AIM OF THE EXERCISE: Word for word, output the data that follows.

MATERIAL TO PROCESS:
::::

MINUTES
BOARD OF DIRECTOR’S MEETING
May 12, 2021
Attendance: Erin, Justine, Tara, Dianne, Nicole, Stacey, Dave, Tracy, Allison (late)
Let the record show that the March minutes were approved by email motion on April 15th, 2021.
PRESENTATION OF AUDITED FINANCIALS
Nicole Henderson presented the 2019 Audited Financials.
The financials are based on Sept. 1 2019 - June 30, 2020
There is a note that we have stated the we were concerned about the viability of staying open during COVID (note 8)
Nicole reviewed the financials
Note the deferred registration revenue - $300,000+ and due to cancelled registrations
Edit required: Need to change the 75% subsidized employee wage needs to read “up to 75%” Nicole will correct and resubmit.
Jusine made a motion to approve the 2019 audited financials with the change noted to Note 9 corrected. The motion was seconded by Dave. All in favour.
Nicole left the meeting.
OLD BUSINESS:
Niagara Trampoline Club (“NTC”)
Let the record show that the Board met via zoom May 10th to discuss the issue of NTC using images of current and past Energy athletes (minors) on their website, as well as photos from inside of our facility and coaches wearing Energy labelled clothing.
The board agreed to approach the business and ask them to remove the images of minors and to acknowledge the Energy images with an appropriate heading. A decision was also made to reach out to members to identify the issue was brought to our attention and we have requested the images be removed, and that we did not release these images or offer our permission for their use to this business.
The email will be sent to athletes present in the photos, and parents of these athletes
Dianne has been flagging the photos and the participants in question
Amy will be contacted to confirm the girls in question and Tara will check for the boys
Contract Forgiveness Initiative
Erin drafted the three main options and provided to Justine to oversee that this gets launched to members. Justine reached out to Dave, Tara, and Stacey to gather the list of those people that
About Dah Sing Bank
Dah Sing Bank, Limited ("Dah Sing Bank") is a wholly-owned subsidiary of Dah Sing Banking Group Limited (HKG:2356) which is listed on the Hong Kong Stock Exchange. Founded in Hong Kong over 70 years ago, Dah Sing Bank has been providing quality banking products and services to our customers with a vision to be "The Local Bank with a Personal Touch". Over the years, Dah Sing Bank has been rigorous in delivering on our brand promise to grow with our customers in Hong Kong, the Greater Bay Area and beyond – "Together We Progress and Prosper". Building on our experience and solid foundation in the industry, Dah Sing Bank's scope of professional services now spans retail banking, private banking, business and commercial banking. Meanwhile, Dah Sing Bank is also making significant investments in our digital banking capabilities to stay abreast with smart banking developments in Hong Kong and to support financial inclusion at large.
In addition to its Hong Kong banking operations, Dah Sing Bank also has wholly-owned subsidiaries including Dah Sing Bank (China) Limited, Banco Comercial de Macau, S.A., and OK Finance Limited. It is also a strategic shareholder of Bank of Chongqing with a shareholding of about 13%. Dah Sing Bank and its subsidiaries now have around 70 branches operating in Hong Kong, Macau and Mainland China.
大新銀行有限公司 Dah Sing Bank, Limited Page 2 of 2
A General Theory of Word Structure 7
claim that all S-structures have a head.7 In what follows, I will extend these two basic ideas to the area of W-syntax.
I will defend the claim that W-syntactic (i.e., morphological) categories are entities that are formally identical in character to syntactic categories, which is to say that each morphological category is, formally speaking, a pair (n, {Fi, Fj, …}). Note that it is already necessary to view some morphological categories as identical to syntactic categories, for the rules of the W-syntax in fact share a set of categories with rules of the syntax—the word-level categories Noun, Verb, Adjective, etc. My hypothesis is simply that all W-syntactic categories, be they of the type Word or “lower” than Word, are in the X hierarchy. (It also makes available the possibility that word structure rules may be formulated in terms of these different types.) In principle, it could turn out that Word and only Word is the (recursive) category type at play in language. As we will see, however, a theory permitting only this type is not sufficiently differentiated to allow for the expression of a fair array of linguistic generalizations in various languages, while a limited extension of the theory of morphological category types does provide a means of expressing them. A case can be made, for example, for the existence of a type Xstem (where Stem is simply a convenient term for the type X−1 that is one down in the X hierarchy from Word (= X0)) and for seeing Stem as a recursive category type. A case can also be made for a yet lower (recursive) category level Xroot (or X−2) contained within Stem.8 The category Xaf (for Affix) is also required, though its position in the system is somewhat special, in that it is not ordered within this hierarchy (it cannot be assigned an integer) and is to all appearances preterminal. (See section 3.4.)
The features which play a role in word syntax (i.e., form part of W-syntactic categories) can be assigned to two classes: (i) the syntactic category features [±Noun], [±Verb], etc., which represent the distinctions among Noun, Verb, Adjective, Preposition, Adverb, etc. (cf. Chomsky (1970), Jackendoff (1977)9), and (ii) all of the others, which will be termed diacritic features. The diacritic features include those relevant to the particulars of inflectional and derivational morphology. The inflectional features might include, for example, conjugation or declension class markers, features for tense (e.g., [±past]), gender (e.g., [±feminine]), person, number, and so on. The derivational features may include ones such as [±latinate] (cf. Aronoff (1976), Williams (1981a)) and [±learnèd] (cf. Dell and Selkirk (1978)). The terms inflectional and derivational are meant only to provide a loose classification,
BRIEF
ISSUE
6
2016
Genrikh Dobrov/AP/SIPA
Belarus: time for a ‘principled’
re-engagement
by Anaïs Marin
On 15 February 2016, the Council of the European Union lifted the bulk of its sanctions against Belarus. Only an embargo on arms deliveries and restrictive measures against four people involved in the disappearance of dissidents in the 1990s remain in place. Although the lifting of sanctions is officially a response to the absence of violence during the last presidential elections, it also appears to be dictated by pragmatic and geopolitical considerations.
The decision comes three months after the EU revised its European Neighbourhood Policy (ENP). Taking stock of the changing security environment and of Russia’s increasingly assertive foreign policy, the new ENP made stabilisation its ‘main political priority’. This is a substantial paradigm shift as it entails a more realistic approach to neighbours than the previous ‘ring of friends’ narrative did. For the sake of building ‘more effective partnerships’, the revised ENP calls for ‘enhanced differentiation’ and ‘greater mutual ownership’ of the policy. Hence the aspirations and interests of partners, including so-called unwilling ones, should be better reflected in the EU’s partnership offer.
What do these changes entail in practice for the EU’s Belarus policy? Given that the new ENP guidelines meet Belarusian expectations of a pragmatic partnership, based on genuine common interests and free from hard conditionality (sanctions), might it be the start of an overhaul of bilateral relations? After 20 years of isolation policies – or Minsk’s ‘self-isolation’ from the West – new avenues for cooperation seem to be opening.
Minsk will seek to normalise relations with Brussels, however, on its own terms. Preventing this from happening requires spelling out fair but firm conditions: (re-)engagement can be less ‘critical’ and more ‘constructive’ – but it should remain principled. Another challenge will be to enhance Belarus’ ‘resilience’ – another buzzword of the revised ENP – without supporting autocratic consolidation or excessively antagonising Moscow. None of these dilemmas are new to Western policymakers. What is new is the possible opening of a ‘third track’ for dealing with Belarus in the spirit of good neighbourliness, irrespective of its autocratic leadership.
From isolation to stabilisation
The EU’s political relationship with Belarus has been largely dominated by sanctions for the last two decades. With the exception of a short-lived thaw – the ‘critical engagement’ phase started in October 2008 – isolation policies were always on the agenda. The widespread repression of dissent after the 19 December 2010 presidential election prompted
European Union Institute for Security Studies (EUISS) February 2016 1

::::

FINAL ANSWER:
MINUTES
BOARD OF DIRECTOR’S MEETING
May 12, 2021
Attendance: Erin, Justine, Tara, Dianne, Nicole, Stacey, Dave, Tracy, Allison (late)
Let the record show that the March minutes were approved by email motion on April 15th, 2021.
PRESENTATION OF AUDITED FINANCIALS
Nicole Henderson presented the 2019 Audited Financials.
The financials are based on Sept. 1 2019 - June 30, 2020
There is a note that we have stated the we were concerned about the viability of staying open during COVID (note 8)
Nicole reviewed the financials
Note the deferred registration revenue - $300,000+ and due to cancelled registrations
Edit required: Need to change the 75% subsidized employee wage needs to read “up to 75%” Nicole will correct and resubmit.
Jusine made a motion to approve the 2019 audited financials with the change noted to Note 9 corrected. The motion was seconded by Dave. All in favour.
Nicole left the meeting.
OLD BUSINESS:
Niagara Trampoline Club (“NTC”)
Let the record show that the Board met via zoom May 10th to discuss the issue of NTC using images of current and past Energy athletes (minors) on their website, as well as photos from inside of our facility and coaches wearing Energy labelled clothing.
The board agreed to approach the business and ask them to remove the images of minors and to acknowledge the Energy images with an appropriate heading. A decision was also made to reach out to members to identify the issue was brought to our attention and we have requested the images be removed, and that we did not release these images or offer our permission for their use to this business.
The email will be sent to athletes present in the photos, and parents of these athletes
Dianne has been flagging the photos and the participants in question
Amy will be contacted to confirm the girls in question and Tara will check for the boys
Contract Forgiveness Initiative
Erin drafted the three main options and provided to Justine to oversee that this gets launched to members. Justine reached out to Dave, Tara, and Stacey to gather the list of those people that
About Dah Sing Bank
Dah Sing Bank, Limited ("Dah Sing Bank") is a wholly-owned subsidiary of Dah Sing Banking Group Limited (HKG:2356) which is listed on the Hong Kong Stock Exchange. Founded in Hong Kong over 70 years ago, Dah Sing Bank has been providing quality banking products and services to our customers with a vision to be "The Local Bank with a Personal Touch". Over the years, Dah Sing Bank has been rigorous in delivering on our brand promise to grow with our customers in Hong Kong, the Greater Bay Area and beyond – "Together We Progress and Prosper". Building on our experience and solid foundation in the industry, Dah Sing Bank's scope of professional services now spans retail banking, private banking, business and commercial banking. Meanwhile, Dah Sing Bank is also making significant investments in our digital banking capabilities to stay abreast with smart banking developments in Hong Kong and to support financial inclusion at large.
In addition to its Hong Kong banking operations, Dah Sing Bank also has wholly-owned subsidiaries including Dah Sing Bank (China) Limited, Banco Comercial de Macau, S.A., and OK Finance Limited. It is also a strategic shareholder of Bank of Chongqing with a shareholding of about 13%. Dah Sing Bank and its subsidiaries now have around 70 branches operating in Hong Kong, Macau and Mainland China.
大新銀行有限公司 Dah Sing Bank, Limited Page 2 of 2
A General Theory of Word Structure 7
claim that all S-structures have a head.7 In what follows, I will extend these two basic ideas to the area of W-syntax.
I will defend the claim that W-syntactic (i.e., morphological) categories are entities that are formally identical in character to syntactic categories, which is to say that each morphological category is, formally speaking, a pair (n, {Fi, Fj, …}). Note that it is already necessary to view some morphological categories as identical to syntactic categories, for the rules of the W-syntax in fact share a set of categories with rules of the syntax—the word-level categories Noun, Verb, Adjective, etc. My hypothesis is simply that all W-syntactic categories, be they of the type Word or “lower” than Word, are in the X hierarchy. (It also makes available the possibility that word structure rules may be formulated in terms of these different types.) In principle, it could turn out that Word and only Word is the (recursive) category type at play in language. As we will see, however, a theory permitting only this type is not sufficiently differentiated to allow for the expression of a fair array of linguistic generalizations in various languages, while a limited extension of the theory of morphological category types does provide a means of expressing them. A case can be made, for example, for the existence of a type Xstem (where Stem is simply a convenient term for the type X−1 that is one down in the X hierarchy from Word (= X0)) and for seeing Stem as a recursive category type. A case can also be made for a yet lower (recursive) category level Xroot (or X−2) contained within Stem.8 The category Xaf (for Affix) is also required, though its position in the system is somewhat special, in that it is not ordered within this hierarchy (it cannot be assigned an integer) and is to all appearances preterminal. (See section 3.4.)
The features which play a role in word syntax (i.e., form part of W-syntactic categories) can be assigned to two classes: (i) the syntactic category features [±Noun], [±Verb], etc., which represent the distinctions among Noun, Verb, Adjective, Preposition, Adverb, etc. (cf. Chomsky (1970), Jackendoff (1977)9), and (ii) all of the others, which will be termed diacritic features. The diacritic features include those relevant to the particulars of inflectional and derivational morphology. The inflectional features might include, for example, conjugation or declension class markers, features for tense (e.g., [±past]), gender (e.g., [±feminine]), person, number, and so on. The derivational features may include ones such as [±latinate] (cf. Aronoff (1976), Williams (1981a)) and [±learnèd] (cf. Dell and Selkirk (1978)). The terms inflectional and derivational are meant only to provide a loose classification,
BRIEF
ISSUE
6
2016
Genrikh Dobrov/AP/SIPA
Belarus: time for a ‘principled’
re-engagement
by Anaïs Marin
On 15 February 2016, the Council of the European Union lifted the bulk of its sanctions against Belarus. Only an embargo on arms deliveries and restrictive measures against four people involved in the disappearance of dissidents in the 1990s remain in place. Although the lifting of sanctions is officially a response to the absence of violence during the last presidential elections, it also appears to be dictated by pragmatic and geopolitical considerations.
The decision comes three months after the EU revised its European Neighbourhood Policy (ENP). Taking stock of the changing security environment and of Russia’s increasingly assertive foreign policy, the new ENP made stabilisation its ‘main political priority’. This is a substantial paradigm shift as it entails a more realistic approach to neighbours than the previous ‘ring of friends’ narrative did. For the sake of building ‘more effective partnerships’, the revised ENP calls for ‘enhanced differentiation’ and ‘greater mutual ownership’ of the policy. Hence the aspirations and interests of partners, including so-called unwilling ones, should be better reflected in the EU’s partnership offer.
What do these changes entail in practice for the EU’s Belarus policy? Given that the new ENP guidelines meet Belarusian expectations of a pragmatic partnership, based on genuine common interests and free from hard conditionality (sanctions), might it be the start of an overhaul of bilateral relations? After 20 years of isolation policies – or Minsk’s ‘self-isolation’ from the West – new avenues for cooperation seem to be opening.
Minsk will seek to normalise relations with Brussels, however, on its own terms. Preventing this from happening requires spelling out fair but firm conditions: (re-)engagement can be less ‘critical’ and more ‘constructive’ – but it should remain principled. Another challenge will be to enhance Belarus’ ‘resilience’ – another buzzword of the revised ENP – without supporting autocratic consolidation or excessively antagonising Moscow. None of these dilemmas are new to Western policymakers. What is new is the possible opening of a ‘third track’ for dealing with Belarus in the spirit of good neighbourliness, irrespective of its autocratic leadership.
From isolation to stabilisation
The EU’s political relationship with Belarus has been largely dominated by sanctions for the last two decades. With the exception of a short-lived thaw – the ‘critical engagement’ phase started in October 2008 – isolation policies were always on the agenda. The widespread repression of dissent after the 19 December 2010 presidential election prompted
European Union Institute for Security Studies (EUISS) February 2016 1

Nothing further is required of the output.